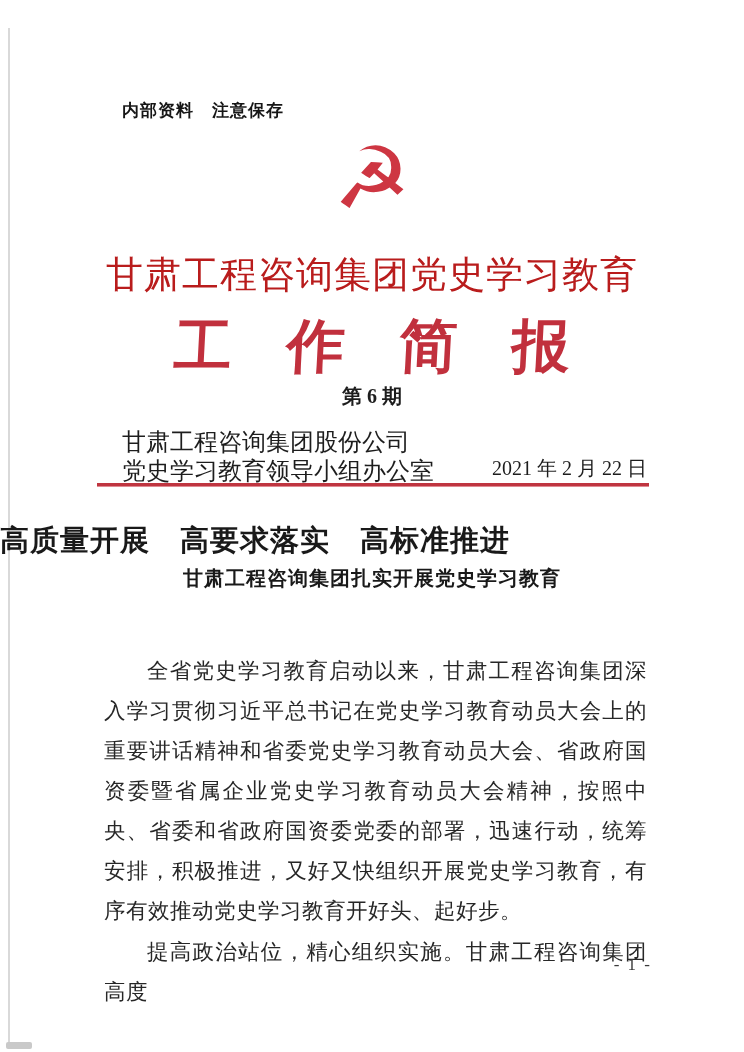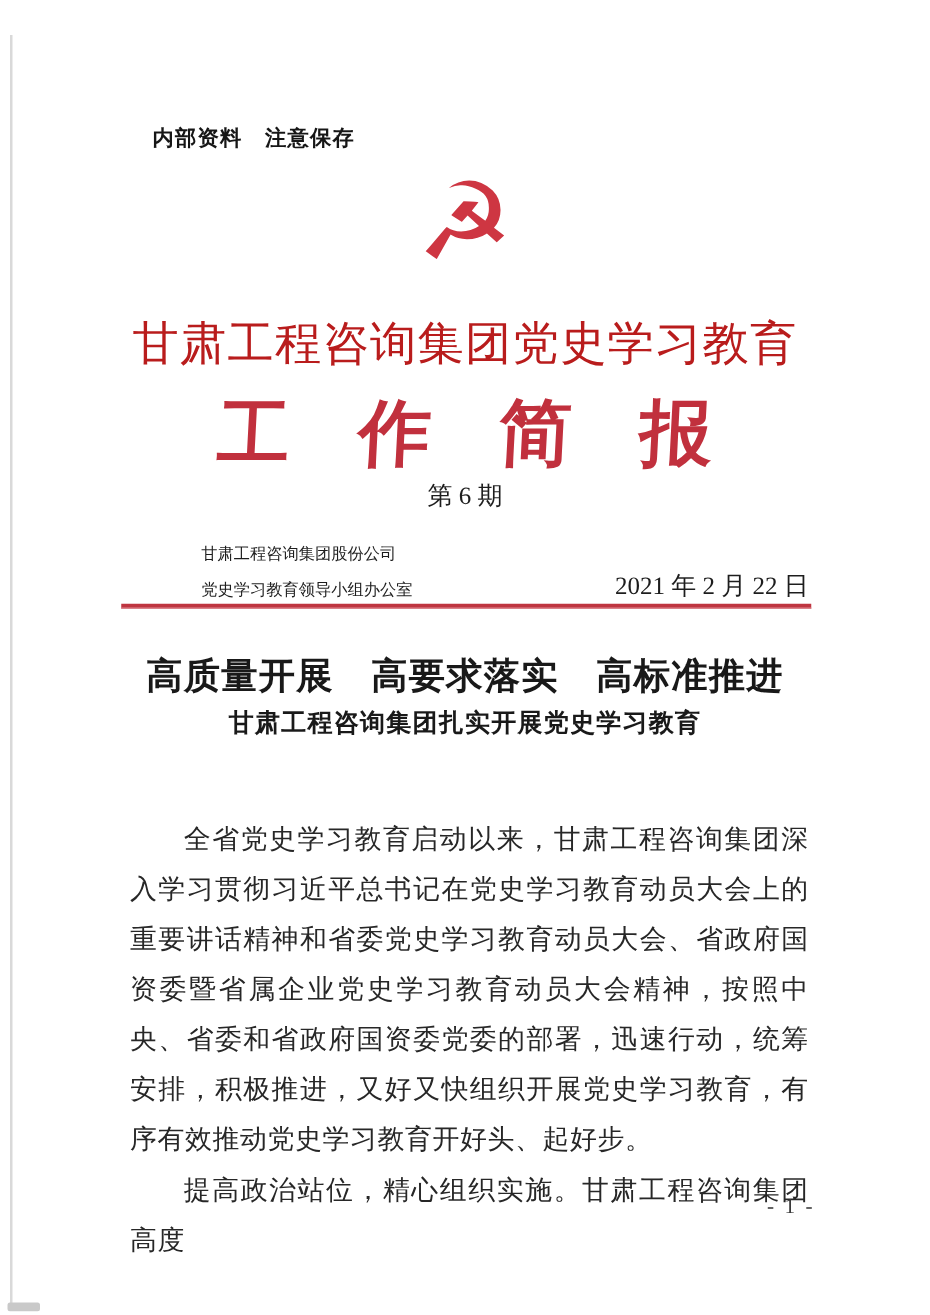--- a/index.html
+++ b/index.html
@@ -69,50 +69,49 @@
     color: #c1303d;
     word-spacing: 40px;
     transform: skewX(-3deg);
   }
   .issue-number {
     position: absolute;
     left: 0; top: 383px;
     width: 744px;
     text-align: center;
     font-size: 20px;
-    font-weight: normal;
+    font-weight: bold;
     color: #1d1d1d;
   }
   .publisher {
     position: absolute;
     left: 122px; top: 428px;
-    font-size: 13px;
+    font-size: 24px;
     line-height: 29px;
     color: #1d1d1d;
-    margin-left: 39px;
   }
   .issue-date {
     position: absolute;
     right: 97px; top: 455px;
     font-size: 20px;
     color: #1d1d1d;
   }
   .red-rule {
     position: absolute;
     left: 97px; top: 483px;
     width: 552px;
     height: 3px;
     background: #bf3540;
     border-bottom: 1px solid #e08a92;
   }
   .headline-1 {
     position: absolute;
     left: 0; top: 521px;
     width: 744px;
-    text-align: center;
+    text-align: left;
     font-size: 29px;
     font-weight: bold;
     letter-spacing: 1px;
     color: #191919;
   }
   .headline-2 {
     position: absolute;
     left: 0; top: 565px;
     width: 744px;
     text-align: center;

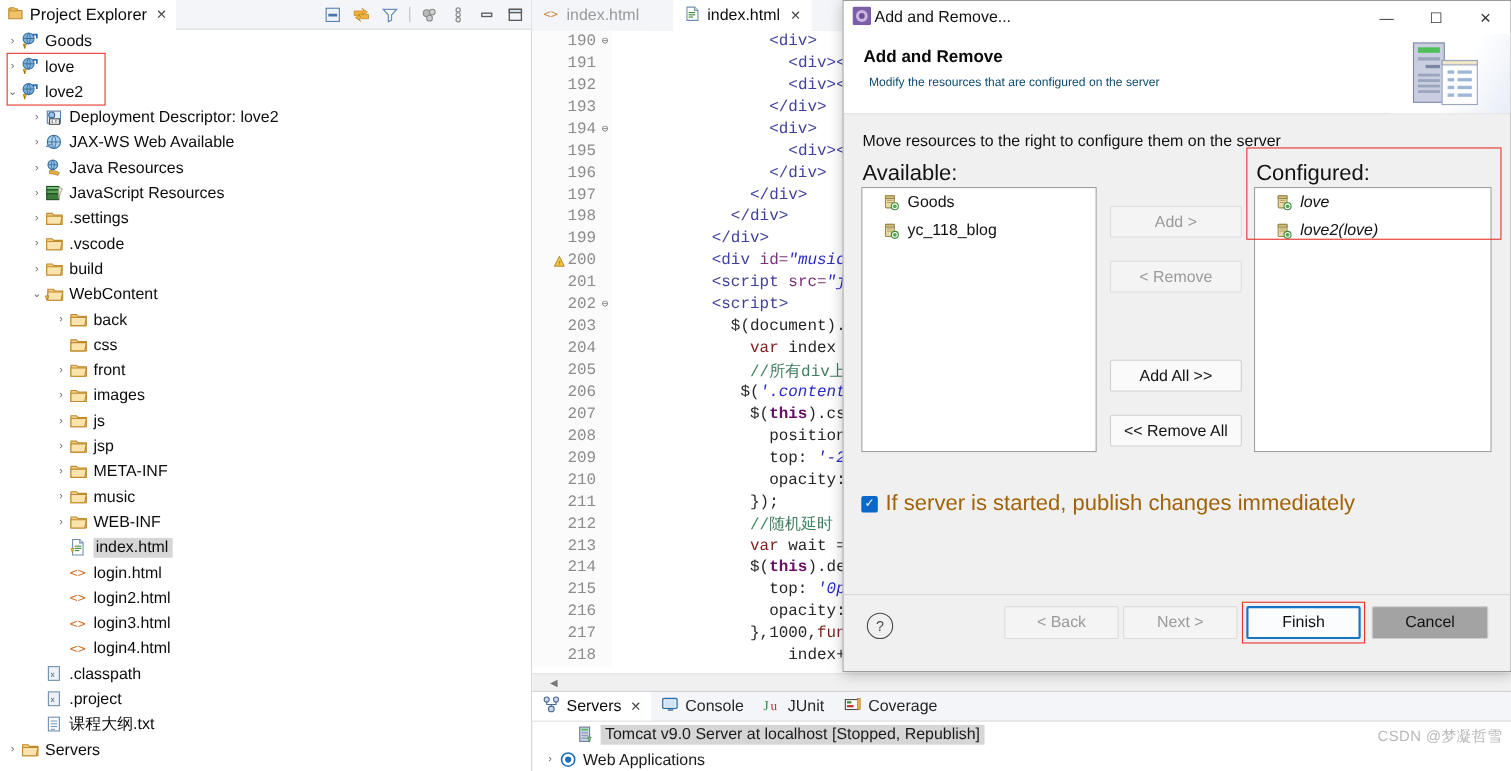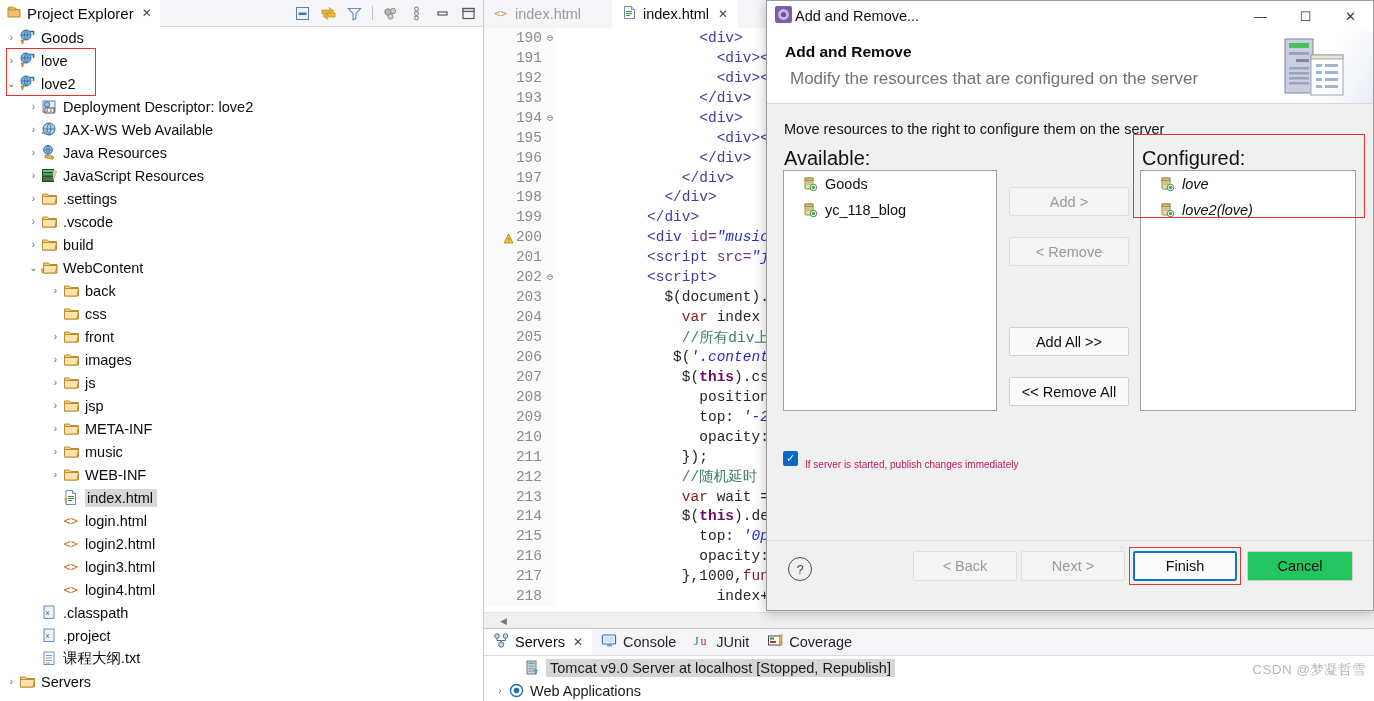--- a/index.html
+++ b/index.html
@@ -138,21 +138,21 @@
   }
   #dlg-title { font-size: 14.5px; color: #111; margin-left: 3px; }
   .winbtn { width: 45px; height: 30px; display:flex; align-items:center; justify-content:center;
             color: #333; font-size: 13px; }
   #dlg-winbtns { position: absolute; right: 0; top: 0; display: flex; }
   #dlg-head {
     height: 72px; background: #ffffff; position: relative;
     border-bottom: 1px solid #d8d8d8;
   }
   #dlg-head-title { position: absolute; left: 18px; top: 12px; font-size: 15.5px; font-weight: bold; color: #0a0a0a; }
-  #dlg-head-sub { position: absolute; left: 23px; top: 38px; font-size: 17px; color: #737373; }
+  #dlg-head-sub { position: absolute; left: 23px; top: 38px; font-size: 11px; color: #0c4a6e; }
   #dlg-head-img { position: absolute; right: 0; top: 0; width: 110px; height: 72px;
                   background: linear-gradient(120deg,#ffffff 55%,#e8edf6 100%); }
   #dlg-body { position: relative; height: 437px; background: #f0f0f0; }
   #dlg-hint { position: absolute; left: 17px; top: 17px; font-size: 14.5px; color: #121212; }
   .lbl-col { position: absolute; font-size: 20px; color: #121212; }
   .listbox {
     position: absolute; background: #ffffff; border: 1px solid #a0a0a0;
     box-sizing: border-box; overflow: hidden;
   }
   .litem { height: 26px; display: flex; align-items: center; padding-left: 18px;
@@ -163,32 +163,32 @@
     position: absolute; box-sizing: border-box;
     background: #fafafa; border: 1px solid #cfcfcf;
     font-size: 14.5px; color: #111;
     display: flex; align-items: center; justify-content: center;
     border-radius: 2px;
   }
   .dbtn.disabled { color: #9a9a9a; background: #f4f4f4; border-color: #dcdcdc; }
   #chk-row { position: absolute; left: 16px; top: 343px; display: flex; align-items: center; gap: 7px; }
   #chk-box { width: 15px; height: 15px; background: #0a68c8; border-radius: 2px;
              display: flex; align-items: center; justify-content: center; }
-  #chk-label { font-size: 10px; color: #be185d; margin-top: 12px; }
+  #chk-label { font-size: 20px; color: #a16207; }
   #dlg-footer {
     position: absolute; left: 0; bottom: 0; width: 100%; height: 70px;
     background: #f0f0f0; border-top: 1px solid #d8d8d8; box-sizing: border-box;
   }
   #help-btn { position: absolute; left: 21px; top: 16px; width: 22px; height: 22px;
               border: 1.6px solid #4a4a4a; border-radius: 50%;
               display:flex; align-items:center; justify-content:center;
               font-size: 13px; color: #4a4a4a; }
   .fbtn {
     position: absolute; top: 10px; height: 30px; box-sizing: border-box;
-    background: #22c55e; border: 1px solid #cfcfcf; border-radius: 2px;
+    background: #a3a3a3; border: 1px solid #cfcfcf; border-radius: 2px;
     display: flex; align-items: center; justify-content: center;
     font-size: 14.5px; color: #111;
   }
   .fbtn.disabled { color: #9a9a9a; background: #f4f4f4; border-color: #dcdcdc; }
   .fbtn.default { border: 2px solid #1374c8; background: #fbfcfe; }
   .fbtn-redring {
     position: absolute; border: 1.6px solid #e8342a; box-sizing: border-box;
   }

= = = = = = =

TASK STATEMENT:
Return the records above exactly as written, but without any of the pictures.

TASK RESPONSE:
--- a/index.html
+++ b/index.html
@@ -69,50 +69,49 @@
     color: #c1303d;
     word-spacing: 40px;
     transform: skewX(-3deg);
   }
   .issue-number {
     position: absolute;
     left: 0; top: 383px;
     width: 744px;
     text-align: center;
     font-size: 20px;
-    font-weight: normal;
+    font-weight: bold;
     color: #1d1d1d;
   }
   .publisher {
     position: absolute;
     left: 122px; top: 428px;
-    font-size: 13px;
+    font-size: 24px;
     line-height: 29px;
     color: #1d1d1d;
-    margin-left: 39px;
   }
   .issue-date {
     position: absolute;
     right: 97px; top: 455px;
     font-size: 20px;
     color: #1d1d1d;
   }
   .red-rule {
     position: absolute;
     left: 97px; top: 483px;
     width: 552px;
     height: 3px;
     background: #bf3540;
     border-bottom: 1px solid #e08a92;
   }
   .headline-1 {
     position: absolute;
     left: 0; top: 521px;
     width: 744px;
-    text-align: center;
+    text-align: left;
     font-size: 29px;
     font-weight: bold;
     letter-spacing: 1px;
     color: #191919;
   }
   .headline-2 {
     position: absolute;
     left: 0; top: 565px;
     width: 744px;
     text-align: center;

--- a/index.html
+++ b/index.html
@@ -138,21 +138,21 @@
   }
   #dlg-title { font-size: 14.5px; color: #111; margin-left: 3px; }
   .winbtn { width: 45px; height: 30px; display:flex; align-items:center; justify-content:center;
             color: #333; font-size: 13px; }
   #dlg-winbtns { position: absolute; right: 0; top: 0; display: flex; }
   #dlg-head {
     height: 72px; background: #ffffff; position: relative;
     border-bottom: 1px solid #d8d8d8;
   }
   #dlg-head-title { position: absolute; left: 18px; top: 12px; font-size: 15.5px; font-weight: bold; color: #0a0a0a; }
-  #dlg-head-sub { position: absolute; left: 23px; top: 38px; font-size: 17px; color: #737373; }
+  #dlg-head-sub { position: absolute; left: 23px; top: 38px; font-size: 11px; color: #0c4a6e; }
   #dlg-head-img { position: absolute; right: 0; top: 0; width: 110px; height: 72px;
                   background: linear-gradient(120deg,#ffffff 55%,#e8edf6 100%); }
   #dlg-body { position: relative; height: 437px; background: #f0f0f0; }
   #dlg-hint { position: absolute; left: 17px; top: 17px; font-size: 14.5px; color: #121212; }
   .lbl-col { position: absolute; font-size: 20px; color: #121212; }
   .listbox {
     position: absolute; background: #ffffff; border: 1px solid #a0a0a0;
     box-sizing: border-box; overflow: hidden;
   }
   .litem { height: 26px; display: flex; align-items: center; padding-left: 18px;
@@ -163,32 +163,32 @@
     position: absolute; box-sizing: border-box;
     background: #fafafa; border: 1px solid #cfcfcf;
     font-size: 14.5px; color: #111;
     display: flex; align-items: center; justify-content: center;
     border-radius: 2px;
   }
   .dbtn.disabled { color: #9a9a9a; background: #f4f4f4; border-color: #dcdcdc; }
   #chk-row { position: absolute; left: 16px; top: 343px; display: flex; align-items: center; gap: 7px; }
   #chk-box { width: 15px; height: 15px; background: #0a68c8; border-radius: 2px;
              display: flex; align-items: center; justify-content: center; }
-  #chk-label { font-size: 10px; color: #be185d; margin-top: 12px; }
+  #chk-label { font-size: 20px; color: #a16207; }
   #dlg-footer {
     position: absolute; left: 0; bottom: 0; width: 100%; height: 70px;
     background: #f0f0f0; border-top: 1px solid #d8d8d8; box-sizing: border-box;
   }
   #help-btn { position: absolute; left: 21px; top: 16px; width: 22px; height: 22px;
               border: 1.6px solid #4a4a4a; border-radius: 50%;
               display:flex; align-items:center; justify-content:center;
               font-size: 13px; color: #4a4a4a; }
   .fbtn {
     position: absolute; top: 10px; height: 30px; box-sizing: border-box;
-    background: #22c55e; border: 1px solid #cfcfcf; border-radius: 2px;
+    background: #a3a3a3; border: 1px solid #cfcfcf; border-radius: 2px;
     display: flex; align-items: center; justify-content: center;
     font-size: 14.5px; color: #111;
   }
   .fbtn.disabled { color: #9a9a9a; background: #f4f4f4; border-color: #dcdcdc; }
   .fbtn.default { border: 2px solid #1374c8; background: #fbfcfe; }
   .fbtn-redring {
     position: absolute; border: 1.6px solid #e8342a; box-sizing: border-box;
   }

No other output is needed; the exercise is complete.